En Europe, on le connaît surtout comme le partenaire pendant un demi-siècle de Horacio Salgán, dans ce duo du piano et de la guitare comme au sein du Quinteto Real. On sait moins qu'il a joué aussi du folclore, du jazz, de la musique brésilienne et ce que les Argentins appellent de la musique tropicale, pour désigner ces genres qui viennent du nord de leur continent.
En matière de tango, il avait aussi accompagné de très grandes voix, comme celle de Edmundo Rivero, Hugo del Carril et même Ignacio Corsini, le chanteur a la criolla par excellence (avec Gardel mort trop tôt). Côté voix féminine, il a accompagné Nelly Omar et Rosita Quiroga, entre autres. On l'a vu aussi jouer aux côtés de Aníbal Troilo et de Mariano Mores.

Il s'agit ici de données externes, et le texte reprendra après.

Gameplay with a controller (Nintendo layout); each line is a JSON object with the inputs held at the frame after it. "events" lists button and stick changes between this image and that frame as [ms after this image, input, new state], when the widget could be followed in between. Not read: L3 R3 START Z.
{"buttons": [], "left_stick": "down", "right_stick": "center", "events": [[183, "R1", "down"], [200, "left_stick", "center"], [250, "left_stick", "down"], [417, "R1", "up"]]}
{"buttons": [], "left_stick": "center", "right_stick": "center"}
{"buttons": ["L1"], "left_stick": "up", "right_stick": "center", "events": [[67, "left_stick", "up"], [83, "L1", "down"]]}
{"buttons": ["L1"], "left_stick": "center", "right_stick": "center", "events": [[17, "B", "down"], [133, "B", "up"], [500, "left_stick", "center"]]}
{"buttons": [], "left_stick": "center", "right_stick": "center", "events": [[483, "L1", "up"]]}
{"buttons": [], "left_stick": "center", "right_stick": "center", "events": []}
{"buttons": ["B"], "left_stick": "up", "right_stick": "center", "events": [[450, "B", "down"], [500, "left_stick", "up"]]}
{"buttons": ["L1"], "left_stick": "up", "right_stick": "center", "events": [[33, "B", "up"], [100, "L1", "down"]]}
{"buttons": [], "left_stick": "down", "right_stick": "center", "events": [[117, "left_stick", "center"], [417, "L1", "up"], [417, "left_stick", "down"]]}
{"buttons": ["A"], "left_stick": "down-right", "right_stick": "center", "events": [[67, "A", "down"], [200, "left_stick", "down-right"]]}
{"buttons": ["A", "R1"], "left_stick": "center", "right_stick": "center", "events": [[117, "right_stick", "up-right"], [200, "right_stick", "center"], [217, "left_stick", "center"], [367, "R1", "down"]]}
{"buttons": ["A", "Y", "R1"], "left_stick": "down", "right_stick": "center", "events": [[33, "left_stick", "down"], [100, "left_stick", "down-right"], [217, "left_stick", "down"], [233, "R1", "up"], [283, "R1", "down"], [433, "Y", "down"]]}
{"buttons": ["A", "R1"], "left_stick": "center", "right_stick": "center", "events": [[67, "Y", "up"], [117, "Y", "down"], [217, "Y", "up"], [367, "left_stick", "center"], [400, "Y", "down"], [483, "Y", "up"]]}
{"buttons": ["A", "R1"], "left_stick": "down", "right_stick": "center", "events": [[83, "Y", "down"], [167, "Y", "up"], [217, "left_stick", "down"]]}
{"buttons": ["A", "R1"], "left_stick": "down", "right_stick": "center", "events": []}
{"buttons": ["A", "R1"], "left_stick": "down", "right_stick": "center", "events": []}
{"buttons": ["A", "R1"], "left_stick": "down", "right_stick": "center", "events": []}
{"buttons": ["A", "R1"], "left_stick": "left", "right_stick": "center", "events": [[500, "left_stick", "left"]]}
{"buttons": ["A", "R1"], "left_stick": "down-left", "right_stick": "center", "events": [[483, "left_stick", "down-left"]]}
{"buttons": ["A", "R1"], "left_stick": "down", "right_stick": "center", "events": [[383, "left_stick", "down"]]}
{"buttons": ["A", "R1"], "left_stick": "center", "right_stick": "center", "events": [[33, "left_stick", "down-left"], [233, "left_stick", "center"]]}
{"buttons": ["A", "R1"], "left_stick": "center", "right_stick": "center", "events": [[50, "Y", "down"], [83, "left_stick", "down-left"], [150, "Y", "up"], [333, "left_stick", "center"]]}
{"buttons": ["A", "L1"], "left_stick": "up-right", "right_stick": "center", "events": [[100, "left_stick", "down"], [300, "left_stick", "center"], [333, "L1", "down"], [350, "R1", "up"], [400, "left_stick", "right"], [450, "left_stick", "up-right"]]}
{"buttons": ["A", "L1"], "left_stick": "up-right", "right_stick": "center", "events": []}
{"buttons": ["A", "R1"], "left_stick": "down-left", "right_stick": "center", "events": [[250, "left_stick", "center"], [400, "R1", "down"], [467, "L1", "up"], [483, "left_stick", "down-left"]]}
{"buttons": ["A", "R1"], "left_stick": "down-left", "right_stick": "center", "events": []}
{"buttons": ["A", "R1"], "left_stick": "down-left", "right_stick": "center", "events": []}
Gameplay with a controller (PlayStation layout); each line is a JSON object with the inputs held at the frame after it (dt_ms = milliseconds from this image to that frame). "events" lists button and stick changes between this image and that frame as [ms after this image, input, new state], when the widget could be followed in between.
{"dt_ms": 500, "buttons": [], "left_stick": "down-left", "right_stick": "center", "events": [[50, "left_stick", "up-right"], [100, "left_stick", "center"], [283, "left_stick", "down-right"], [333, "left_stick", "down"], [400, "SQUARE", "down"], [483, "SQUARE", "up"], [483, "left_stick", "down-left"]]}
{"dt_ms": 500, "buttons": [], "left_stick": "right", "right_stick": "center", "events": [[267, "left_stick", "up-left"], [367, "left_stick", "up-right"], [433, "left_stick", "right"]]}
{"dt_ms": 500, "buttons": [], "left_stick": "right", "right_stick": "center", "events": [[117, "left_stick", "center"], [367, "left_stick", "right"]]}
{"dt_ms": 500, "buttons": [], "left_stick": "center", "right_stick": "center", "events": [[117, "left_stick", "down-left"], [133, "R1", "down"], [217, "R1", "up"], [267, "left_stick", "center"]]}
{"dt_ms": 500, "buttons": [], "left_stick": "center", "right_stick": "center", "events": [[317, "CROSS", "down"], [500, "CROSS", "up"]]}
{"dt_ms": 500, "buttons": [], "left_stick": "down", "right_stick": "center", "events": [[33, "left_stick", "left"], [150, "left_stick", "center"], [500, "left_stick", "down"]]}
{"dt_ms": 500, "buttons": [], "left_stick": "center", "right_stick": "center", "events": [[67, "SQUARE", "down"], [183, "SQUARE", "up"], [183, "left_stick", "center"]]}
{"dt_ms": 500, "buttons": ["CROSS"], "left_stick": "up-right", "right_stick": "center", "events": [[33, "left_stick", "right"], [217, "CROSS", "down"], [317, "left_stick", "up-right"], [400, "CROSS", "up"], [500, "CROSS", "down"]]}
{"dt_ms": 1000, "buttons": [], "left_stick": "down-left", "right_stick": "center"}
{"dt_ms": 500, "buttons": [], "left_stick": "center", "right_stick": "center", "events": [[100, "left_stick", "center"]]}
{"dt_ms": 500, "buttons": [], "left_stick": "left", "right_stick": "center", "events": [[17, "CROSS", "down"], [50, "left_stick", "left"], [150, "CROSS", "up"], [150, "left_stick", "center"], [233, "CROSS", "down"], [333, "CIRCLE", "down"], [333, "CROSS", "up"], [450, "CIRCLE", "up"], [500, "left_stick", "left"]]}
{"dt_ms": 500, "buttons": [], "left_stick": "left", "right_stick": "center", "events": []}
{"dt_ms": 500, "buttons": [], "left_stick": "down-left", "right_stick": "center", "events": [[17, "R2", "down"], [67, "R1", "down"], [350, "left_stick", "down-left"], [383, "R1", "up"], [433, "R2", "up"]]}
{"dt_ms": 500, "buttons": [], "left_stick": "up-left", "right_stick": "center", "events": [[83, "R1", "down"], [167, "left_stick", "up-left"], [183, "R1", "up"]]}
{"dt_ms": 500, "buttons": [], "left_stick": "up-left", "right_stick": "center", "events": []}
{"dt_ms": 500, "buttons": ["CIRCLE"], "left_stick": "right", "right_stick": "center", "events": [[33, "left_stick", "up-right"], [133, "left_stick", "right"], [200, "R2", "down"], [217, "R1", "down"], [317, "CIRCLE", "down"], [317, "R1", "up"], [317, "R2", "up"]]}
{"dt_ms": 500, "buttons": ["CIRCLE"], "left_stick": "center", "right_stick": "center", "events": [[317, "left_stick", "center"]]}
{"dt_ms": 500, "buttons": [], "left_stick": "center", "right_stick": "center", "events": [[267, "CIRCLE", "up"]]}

Ubaldo De Lío était né le 11 mars 1929 dans le quartier de Boedo, celui qu'avaient chanté Homero Manzi et Cátulo Castillo, qui y vivaient, celui qui est devenu le quartier emblème de la movida du tango indépendant, avec son Festival de mars. Il avait touché les cordes de sa première guitarre à l'âge de quatre ans, grâce à un ami de la famille, et cette découverte fut à peu près contemporaine de la mort de Gardel. C'est avec le répertoire du grand disparu, que lui chantait sa mère, qu'il s'initia au tango avant de faire des études de musique classique. Ce musicien de conservatoire réussissait l'exploit rare de conjuguer sa formation et la capacité de jouer a la parilla, sans partition, sans arrangement préconçu, dans une forme d'improvisation propre au tango (et que le jazz connaît aussi sous d'autres formes génériques).
Le maître s'était retiré de la scène il y a plusieurs années mais était revenu jouer quelques notes en 2010 pour les fêtes du Bicentenaire et celles du cinquantenaire du Sexteto Real, notamment au Centro Cultural Torcuato Tasso, à San Telmo (j'en avais parlé en leur temps).
Les quotidiens argentins, qui ne manquent pas de matière politique, diplomatique, sociale, économique et même météorologique (1) aujourd'hui, lui rendent hommage ce matin dans leurs pages culturelles, en ne lui laissant parfois qu'une place exigüe qui ne rend pas justice à son talent ni à sa longévité artistique.
Pour aller plus loin :
lire l'article de Clarín
(1) L'hiver vient d'arriver sur l'Argentine beaucoup plus tôt que d'ordinaire. L'hiver commence à frigorifier les Portègnes en mai (à Ushuaia, c'est plus tôt dans la saison et à Corrientes, l'hiver est une saison théorique pour ce qui est des températures).